Remote possibilities

Posted in Marine industry talk

One of the most significant experiments for astronaut and cosmic witterer Tim Peake during his seven months in the International Space Station involved testing the remote controls of the free roaming vehicle ‘Bridget’, as it sought out five objects in the dark 250 miles below.

Before drone enthusiasts stifle a yawn, seven months is the average length of a seafaring tour of duty, and the voyage also offered ample opportunity to feed Tim’s seemingly insatiable appetite for social media.

If nobody can hear you scream out there, Tim demonstrated that lonely nights can flicker by in a livestreaming frenzy of water ping pong, egg-scrambling in space, marathon running on the spot, and even a Brits appearance alongside Adele. The good Major appeared intent on bringing a new meaning to the term advertising space.

In between these social and other media engagements Peake was tasked with 250 serious experiments to enable future missions to Mars, the centrepiece of which involved Bridget.

Rather disturbingly, in the run up to the drone trial, the UK Space Agency’s house blogger revealed that Tim had not been briefed in advance, confiding “Congratulations, you now officially know more than Tim does!” With a cheerful sign off, the blogger added: “I hope he doesn’t spend too much time on the internet, reading blogs and all that.”

Back on earth, as proceedings got underway, The Guardian gamely described the ‘Mars Yard’ around which Bridget roamed as “an impressive place, complete with sand, rocks, uneven surfaces and a mural representing the Martian horizon…as if it is dusk on the Red Planet”. The majority of Her Majesty’s press appeared more traumatised to find the European Space Agency’s centre of excellence to be a darkened warehouse 28 miles north of their London firesides in a Stevenage business park.

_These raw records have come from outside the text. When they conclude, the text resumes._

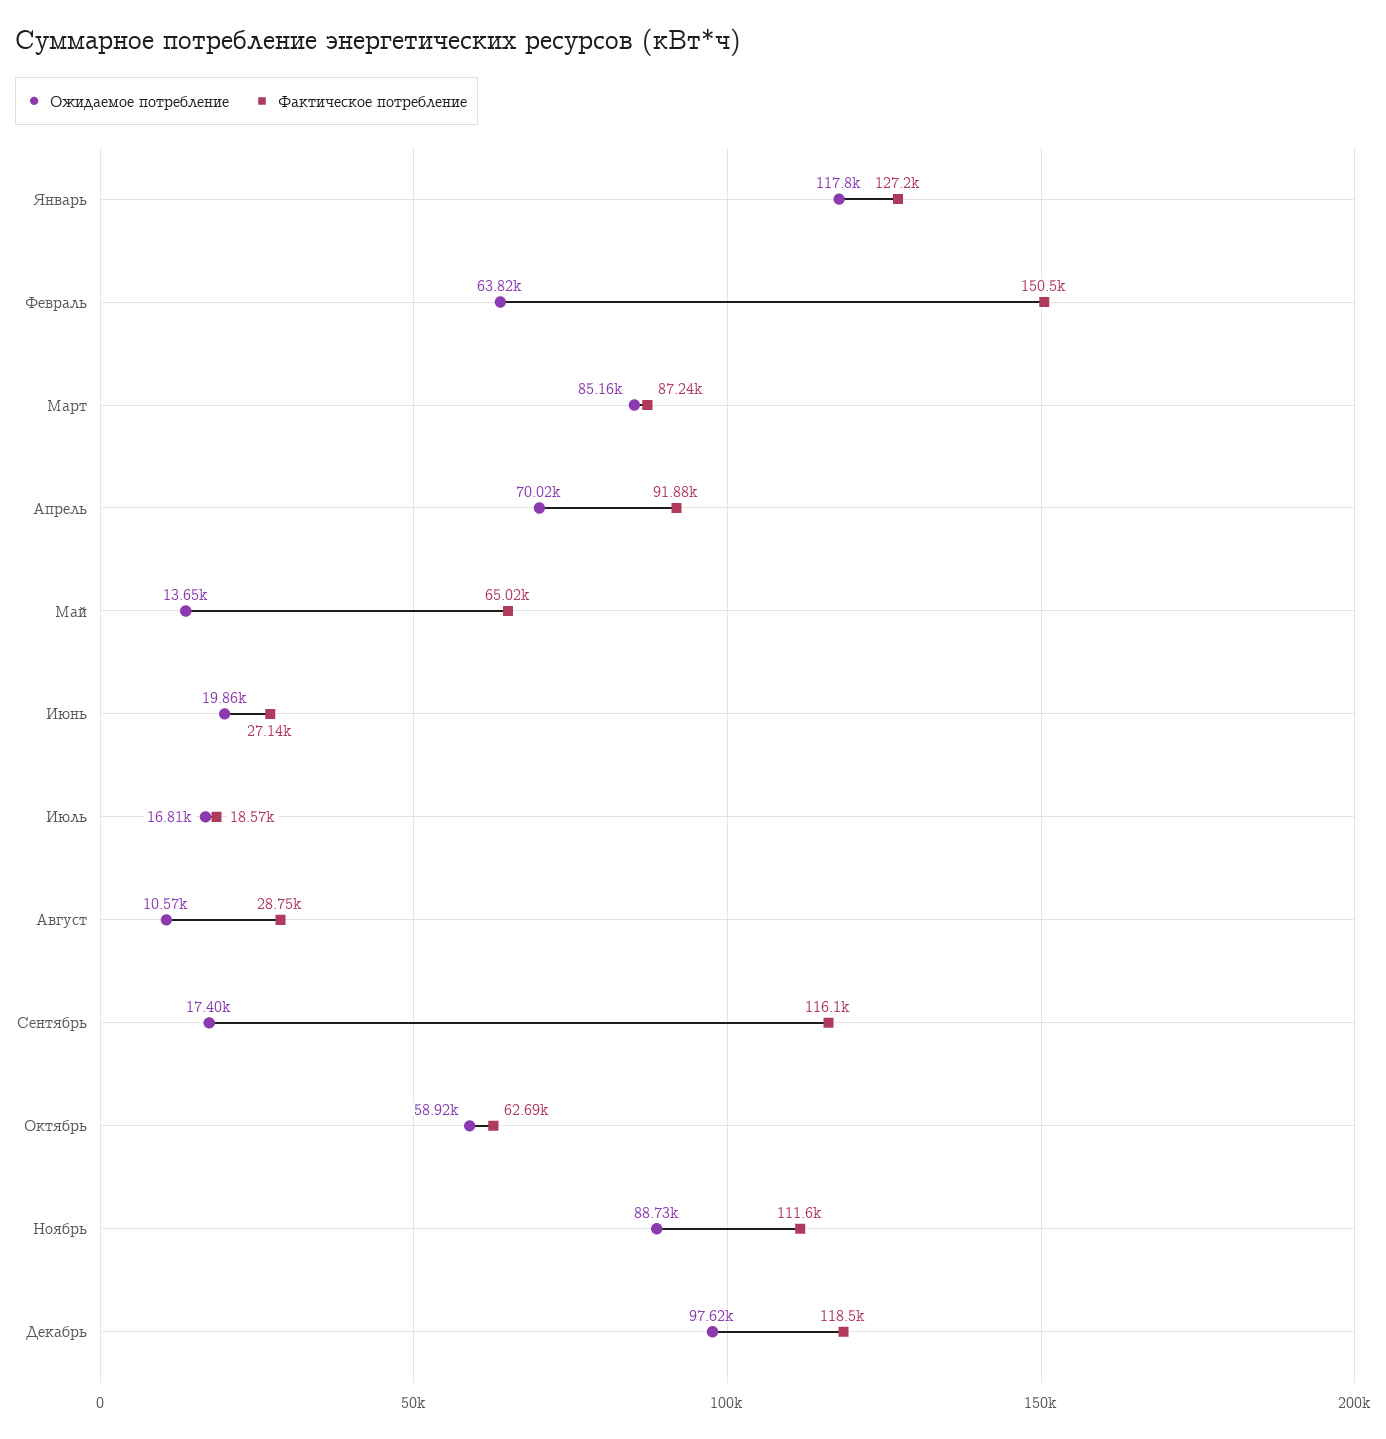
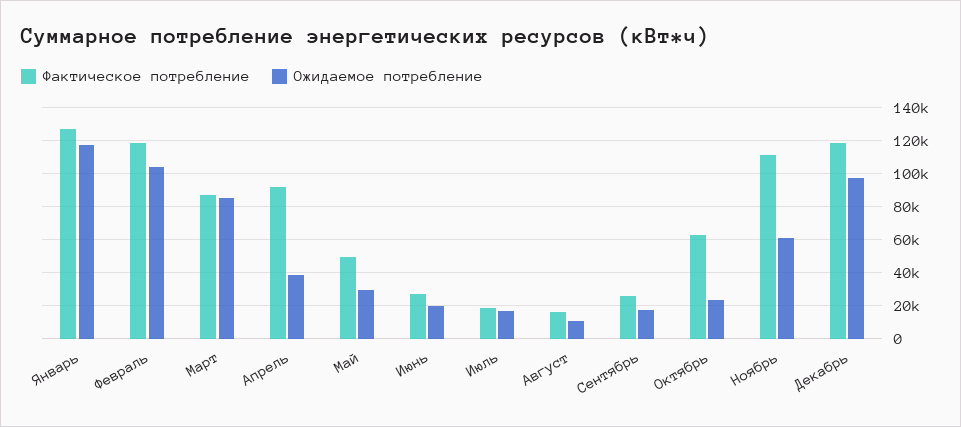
  {
    "Ожидаемое потребление": {
      "Январь": 117800,
-     "Февраль": 63820,
+     "Февраль": 105000,
      "Март": 85160,
-     "Апрель": 70020,
+     "Апрель": 40000,
-     "Май": 13650,
+     "Май": 30000,
      "Июнь": 19860,
      "Июль": 16810,
      "Август": 10570,
      "Сентябрь": 17400,
-     "Октябрь": 58920,
+     "Октябрь": 25000,
-     "Ноябрь": 88730,
+     "Ноябрь": 60000,
      "Декабрь": 97620
    },
    "Фактическое потребление": {
      "Январь": 127200,
-     "Февраль": 150500,
+     "Февраль": 120000,
      "Март": 87240,
      "Апрель": 91880,
-     "Май": 65020,
+     "Май": 50000,
      "Июнь": 27140,
      "Июль": 18570,
-     "Август": 28750,
+     "Август": 15000,
-     "Сентябрь": 116100,
+     "Сентябрь": 25000,
      "Октябрь": 62690,
      "Ноябрь": 111600,
      "Декабрь": 118500
    }
  }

As a Stevenage native, I can reveal that the town has built more than 100 satellites over the last 30 years. I can also reveal that the Martian horizon came courtesy of the props department of the Gordon Craig Theatre’s, and that Airbus Defence & Space staffers take their lunch break at the ‘Lunchpad’. I can also disclose that Tim ‘hit the rocks’

The ‘yard’ actually occupies a former British Aerospace site where my father once found employment as a Quality Control Engineer specialising in guidance systems.

Dad, who once parked his bike a cardboard stone’s throw away from the Mars Yard site, might well have joined the ‘local Airbus engineers’ who stepped in on day to free the rambling robot from a target boulder. He may even have felt tempted to award Bridget a decisive quality control ‘X’, over-ruling the burbled excuses of software glitches and the to-be-expected drop-outs in the far north beyond London’s orbital M25.

Certainly, he would have disputed reports of Major Tim ‘racing’ through his tasks as the UV light shone from the rover’s masthead picking out its painted targets. But then, his focus would have been what was happening on the ground, and not Meteron – the Multi-Purpose End-To-End Robotic Operation Network whose performance was the test’s true focus.

“On a real mission, this could have been a serious situation with hundreds of millions of pounds at stake,” the Guardian reported, before adding: “Listening to the voice loop from the control room, you’d never have guessed that anything had gone awry.”

One day, we are told, astronauts will orbit Mars with surface robots exploring below, where engineers fear to tread. For the time being, Tim’s seven month odyssey suggests that crew on board potentially free roaming vehicles can rest easy in their bunks.

Meanwhile, the Gordon Craig Theatre is still taking bookings for the revival of ‘That’ll be the Day’.